§ Objectif 1
Recopiez le texte sur le rapport Sauvé en partant de « La publication début » et en continuant jusqu'à « conspiration du silence. ». Mettez « tremblement de terre » à la place de « séisme ».
§ Objectif 2
D'après le texte sur le rapport Sauvé, quel prix Jason Berry a-t-il reçu pour son enquête ?

§ Texte extrait
+ + + + +

La publication début octobre du rapport Sauvé sur les violences sexuelles au sein de l’Eglise catholique française a provoqué un séisme. 216 000 personnes aujourd’hui majeures ont été abusées par des prêtres ou des religieux depuis 1950 alors qu’elles étaient mineures ; quelque 3 000 clercs se sont comportés en pédocriminels. Et, comme partout ailleurs dans le monde, la gravité et la persistance de ces abus n’ont été rendues possibles que par une longue et insoutenable conspiration du silence.
Aux Etats-Unis, la dénonciation publique de ces crimes date au moins du début des années 1980 et elle a été l’oeuvre d’une poignée de journalistes, souvent catholiques. Jason Berry, du National Catholic Reporter, avait alors publié une enquête accablante, qui lui valut le Prix de l’Association de la presse catholique, mais aussi le courroux de la hiérarchie et la réprobation d’une partie des fidèles. Le journaliste, auteur également d’un des premiers livres consacrés à ce scandale, Lead Us Not Into Temptation (1992), était accusé d’avoir « trahi les siens », alors qu’il se référait aux valeurs de respect et d’humanité inlassablement proclamées urbi et orbi et en chaire de vérité.

+ + + + +

§ Données fournies
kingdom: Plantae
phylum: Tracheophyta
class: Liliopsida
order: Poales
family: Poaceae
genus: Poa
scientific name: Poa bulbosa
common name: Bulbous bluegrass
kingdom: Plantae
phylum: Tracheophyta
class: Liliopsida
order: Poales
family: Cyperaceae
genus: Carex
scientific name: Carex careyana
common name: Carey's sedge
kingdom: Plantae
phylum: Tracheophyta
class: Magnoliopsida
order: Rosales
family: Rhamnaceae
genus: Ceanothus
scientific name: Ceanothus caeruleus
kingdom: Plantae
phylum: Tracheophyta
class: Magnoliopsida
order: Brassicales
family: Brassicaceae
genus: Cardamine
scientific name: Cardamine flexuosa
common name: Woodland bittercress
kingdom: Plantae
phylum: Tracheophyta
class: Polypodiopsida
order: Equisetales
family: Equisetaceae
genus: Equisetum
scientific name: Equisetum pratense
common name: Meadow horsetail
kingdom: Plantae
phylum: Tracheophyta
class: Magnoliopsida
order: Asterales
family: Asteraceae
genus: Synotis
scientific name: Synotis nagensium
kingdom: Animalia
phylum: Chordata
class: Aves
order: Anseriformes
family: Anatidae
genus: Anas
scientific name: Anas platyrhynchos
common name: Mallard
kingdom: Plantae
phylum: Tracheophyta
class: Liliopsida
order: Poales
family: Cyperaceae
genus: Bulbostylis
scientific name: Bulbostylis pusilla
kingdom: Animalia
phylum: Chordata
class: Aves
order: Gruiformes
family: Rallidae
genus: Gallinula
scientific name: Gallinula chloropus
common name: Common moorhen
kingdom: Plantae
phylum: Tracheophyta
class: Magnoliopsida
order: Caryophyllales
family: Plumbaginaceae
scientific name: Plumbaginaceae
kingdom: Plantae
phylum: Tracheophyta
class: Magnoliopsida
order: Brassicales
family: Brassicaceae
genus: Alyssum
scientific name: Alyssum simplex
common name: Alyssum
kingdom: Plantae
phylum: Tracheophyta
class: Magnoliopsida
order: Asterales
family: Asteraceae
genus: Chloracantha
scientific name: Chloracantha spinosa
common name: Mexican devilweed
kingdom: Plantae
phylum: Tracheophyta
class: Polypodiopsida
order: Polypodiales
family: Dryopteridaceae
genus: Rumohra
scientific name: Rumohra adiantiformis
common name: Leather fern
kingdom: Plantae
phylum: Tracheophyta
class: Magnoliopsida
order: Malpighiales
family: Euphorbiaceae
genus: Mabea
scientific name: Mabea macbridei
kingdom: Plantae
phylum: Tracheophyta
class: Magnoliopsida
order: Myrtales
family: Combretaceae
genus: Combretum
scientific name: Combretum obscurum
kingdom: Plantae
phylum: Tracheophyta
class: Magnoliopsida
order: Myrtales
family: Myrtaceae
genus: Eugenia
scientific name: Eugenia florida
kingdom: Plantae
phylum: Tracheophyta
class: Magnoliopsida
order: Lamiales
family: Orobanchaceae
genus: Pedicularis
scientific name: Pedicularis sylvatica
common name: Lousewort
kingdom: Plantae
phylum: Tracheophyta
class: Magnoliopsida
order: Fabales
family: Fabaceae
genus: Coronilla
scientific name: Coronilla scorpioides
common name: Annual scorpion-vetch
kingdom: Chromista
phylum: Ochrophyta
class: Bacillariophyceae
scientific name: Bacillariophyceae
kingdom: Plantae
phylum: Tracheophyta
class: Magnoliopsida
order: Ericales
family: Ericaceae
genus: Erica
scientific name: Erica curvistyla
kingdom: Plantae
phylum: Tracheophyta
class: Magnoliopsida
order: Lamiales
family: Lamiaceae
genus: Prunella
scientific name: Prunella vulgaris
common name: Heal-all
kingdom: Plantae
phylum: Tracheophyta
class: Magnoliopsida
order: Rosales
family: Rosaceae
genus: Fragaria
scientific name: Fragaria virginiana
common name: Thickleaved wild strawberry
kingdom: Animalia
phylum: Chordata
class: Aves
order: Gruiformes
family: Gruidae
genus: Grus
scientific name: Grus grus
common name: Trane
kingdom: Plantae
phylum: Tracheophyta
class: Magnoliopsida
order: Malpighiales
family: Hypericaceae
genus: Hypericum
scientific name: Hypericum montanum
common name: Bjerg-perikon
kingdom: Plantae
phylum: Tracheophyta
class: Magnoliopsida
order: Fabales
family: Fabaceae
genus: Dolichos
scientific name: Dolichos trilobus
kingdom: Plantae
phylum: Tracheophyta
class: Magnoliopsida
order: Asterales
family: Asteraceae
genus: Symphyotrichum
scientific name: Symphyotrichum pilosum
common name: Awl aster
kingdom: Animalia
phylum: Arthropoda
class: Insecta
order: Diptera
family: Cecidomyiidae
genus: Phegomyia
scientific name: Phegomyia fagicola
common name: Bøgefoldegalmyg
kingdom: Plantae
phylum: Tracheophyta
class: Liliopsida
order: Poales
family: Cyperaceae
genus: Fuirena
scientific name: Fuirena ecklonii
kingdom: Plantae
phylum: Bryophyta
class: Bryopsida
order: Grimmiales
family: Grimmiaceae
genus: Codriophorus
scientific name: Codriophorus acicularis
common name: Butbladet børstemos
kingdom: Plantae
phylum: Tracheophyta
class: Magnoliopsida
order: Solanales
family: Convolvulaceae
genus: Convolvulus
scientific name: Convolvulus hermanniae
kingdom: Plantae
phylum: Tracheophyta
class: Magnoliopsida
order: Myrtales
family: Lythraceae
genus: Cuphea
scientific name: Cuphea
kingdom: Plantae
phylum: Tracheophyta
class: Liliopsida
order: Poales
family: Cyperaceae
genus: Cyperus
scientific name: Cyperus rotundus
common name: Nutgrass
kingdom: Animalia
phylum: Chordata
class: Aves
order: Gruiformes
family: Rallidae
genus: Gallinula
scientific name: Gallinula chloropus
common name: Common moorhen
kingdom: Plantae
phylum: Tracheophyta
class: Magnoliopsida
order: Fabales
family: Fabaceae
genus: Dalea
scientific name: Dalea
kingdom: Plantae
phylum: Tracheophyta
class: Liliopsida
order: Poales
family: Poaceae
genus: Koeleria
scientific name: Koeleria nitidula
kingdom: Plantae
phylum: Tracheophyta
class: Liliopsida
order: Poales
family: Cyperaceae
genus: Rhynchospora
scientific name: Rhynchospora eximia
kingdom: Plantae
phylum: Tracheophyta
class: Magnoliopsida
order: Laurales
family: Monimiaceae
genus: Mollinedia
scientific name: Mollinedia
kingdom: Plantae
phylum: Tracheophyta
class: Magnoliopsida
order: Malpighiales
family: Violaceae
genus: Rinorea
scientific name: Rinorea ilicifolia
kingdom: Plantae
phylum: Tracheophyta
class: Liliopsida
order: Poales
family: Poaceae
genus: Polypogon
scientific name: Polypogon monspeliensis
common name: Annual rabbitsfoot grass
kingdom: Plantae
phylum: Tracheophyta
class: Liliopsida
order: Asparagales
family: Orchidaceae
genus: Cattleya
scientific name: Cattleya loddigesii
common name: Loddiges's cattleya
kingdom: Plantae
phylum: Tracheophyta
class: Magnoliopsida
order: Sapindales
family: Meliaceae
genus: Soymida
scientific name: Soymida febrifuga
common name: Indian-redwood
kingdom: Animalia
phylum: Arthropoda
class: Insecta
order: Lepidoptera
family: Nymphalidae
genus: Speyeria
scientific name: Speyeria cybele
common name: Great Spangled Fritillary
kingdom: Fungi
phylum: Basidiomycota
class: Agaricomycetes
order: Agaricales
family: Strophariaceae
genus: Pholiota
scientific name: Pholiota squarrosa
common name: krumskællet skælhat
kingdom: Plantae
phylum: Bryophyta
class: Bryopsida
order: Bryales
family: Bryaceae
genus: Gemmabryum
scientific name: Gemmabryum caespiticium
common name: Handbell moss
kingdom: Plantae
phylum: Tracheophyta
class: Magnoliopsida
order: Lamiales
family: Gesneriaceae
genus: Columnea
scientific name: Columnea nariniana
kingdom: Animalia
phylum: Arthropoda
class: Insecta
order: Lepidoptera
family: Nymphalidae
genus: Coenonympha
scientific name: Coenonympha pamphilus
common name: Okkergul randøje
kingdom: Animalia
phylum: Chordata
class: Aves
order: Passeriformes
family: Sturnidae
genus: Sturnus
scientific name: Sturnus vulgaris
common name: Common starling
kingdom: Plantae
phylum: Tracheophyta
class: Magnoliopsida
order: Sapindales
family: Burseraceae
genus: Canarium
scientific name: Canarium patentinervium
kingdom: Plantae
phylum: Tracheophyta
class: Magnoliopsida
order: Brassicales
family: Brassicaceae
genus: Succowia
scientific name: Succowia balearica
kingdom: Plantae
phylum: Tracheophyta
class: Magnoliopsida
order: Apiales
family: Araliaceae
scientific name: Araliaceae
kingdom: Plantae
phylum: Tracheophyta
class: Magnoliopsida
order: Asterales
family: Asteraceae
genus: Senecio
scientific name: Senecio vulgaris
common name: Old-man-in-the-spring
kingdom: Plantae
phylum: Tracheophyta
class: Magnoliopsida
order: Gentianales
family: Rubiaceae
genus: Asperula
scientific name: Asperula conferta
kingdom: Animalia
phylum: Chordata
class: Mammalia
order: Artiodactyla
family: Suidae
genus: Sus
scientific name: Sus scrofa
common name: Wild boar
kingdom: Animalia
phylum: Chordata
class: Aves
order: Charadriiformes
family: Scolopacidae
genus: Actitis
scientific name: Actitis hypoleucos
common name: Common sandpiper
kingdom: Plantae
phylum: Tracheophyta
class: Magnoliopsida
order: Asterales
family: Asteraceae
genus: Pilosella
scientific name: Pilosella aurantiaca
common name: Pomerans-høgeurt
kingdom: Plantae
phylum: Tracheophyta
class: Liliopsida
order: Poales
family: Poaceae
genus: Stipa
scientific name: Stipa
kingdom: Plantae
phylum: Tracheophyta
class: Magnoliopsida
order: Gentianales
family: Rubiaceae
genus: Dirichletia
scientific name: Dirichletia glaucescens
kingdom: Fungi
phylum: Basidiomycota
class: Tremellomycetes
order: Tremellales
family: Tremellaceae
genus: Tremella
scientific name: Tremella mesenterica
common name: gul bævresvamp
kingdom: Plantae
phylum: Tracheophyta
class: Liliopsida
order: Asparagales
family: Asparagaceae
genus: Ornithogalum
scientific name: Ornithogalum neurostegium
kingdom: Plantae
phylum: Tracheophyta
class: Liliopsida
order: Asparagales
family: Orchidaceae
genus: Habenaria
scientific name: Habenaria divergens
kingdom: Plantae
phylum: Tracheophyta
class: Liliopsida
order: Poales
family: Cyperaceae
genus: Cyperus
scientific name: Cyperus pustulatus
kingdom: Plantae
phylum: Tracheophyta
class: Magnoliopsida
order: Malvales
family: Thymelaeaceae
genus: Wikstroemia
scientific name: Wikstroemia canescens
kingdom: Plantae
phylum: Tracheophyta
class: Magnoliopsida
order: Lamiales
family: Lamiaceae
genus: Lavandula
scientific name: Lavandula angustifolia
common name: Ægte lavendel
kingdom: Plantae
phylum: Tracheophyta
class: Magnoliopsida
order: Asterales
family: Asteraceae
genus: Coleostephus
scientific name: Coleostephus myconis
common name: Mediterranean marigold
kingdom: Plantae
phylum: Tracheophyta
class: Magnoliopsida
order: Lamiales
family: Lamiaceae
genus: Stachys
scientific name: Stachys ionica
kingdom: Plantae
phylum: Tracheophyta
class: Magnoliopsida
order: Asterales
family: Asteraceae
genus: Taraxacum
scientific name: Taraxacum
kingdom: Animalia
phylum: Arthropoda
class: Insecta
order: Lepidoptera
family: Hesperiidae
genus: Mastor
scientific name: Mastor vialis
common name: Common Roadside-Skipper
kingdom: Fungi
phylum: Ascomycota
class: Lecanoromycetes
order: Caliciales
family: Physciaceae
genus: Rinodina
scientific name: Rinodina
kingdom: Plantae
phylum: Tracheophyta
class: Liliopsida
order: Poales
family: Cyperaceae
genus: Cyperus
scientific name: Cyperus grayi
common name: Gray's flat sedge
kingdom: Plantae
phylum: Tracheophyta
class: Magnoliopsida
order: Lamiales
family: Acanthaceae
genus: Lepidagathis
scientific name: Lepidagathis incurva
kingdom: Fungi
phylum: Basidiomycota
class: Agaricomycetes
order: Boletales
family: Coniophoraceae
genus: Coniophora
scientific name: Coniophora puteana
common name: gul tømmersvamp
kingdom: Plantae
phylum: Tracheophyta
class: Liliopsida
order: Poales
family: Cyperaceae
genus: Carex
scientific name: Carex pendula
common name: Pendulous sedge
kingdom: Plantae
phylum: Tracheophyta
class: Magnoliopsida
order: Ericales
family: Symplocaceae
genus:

+ + + + +

§ Corrigé détaillé 1
La publication début octobre du rapport Sauvé sur les violences sexuelles au sein de l’Eglise catholique française a provoqué un tremblement de terre. 216 000 personnes aujourd’hui majeures ont été abusées par des prêtres ou des religieux depuis 1950 alors qu’elles étaient mineures ; quelque 3 000 clercs se sont comportés en pédocriminels. Et, comme partout ailleurs dans le monde, la gravité et la persistance de ces abus n’ont été rendues possibles que par une longue et insoutenable conspiration du silence.

§ Corrigé détaillé 2
Le Prix de l'Association de la presse catholique.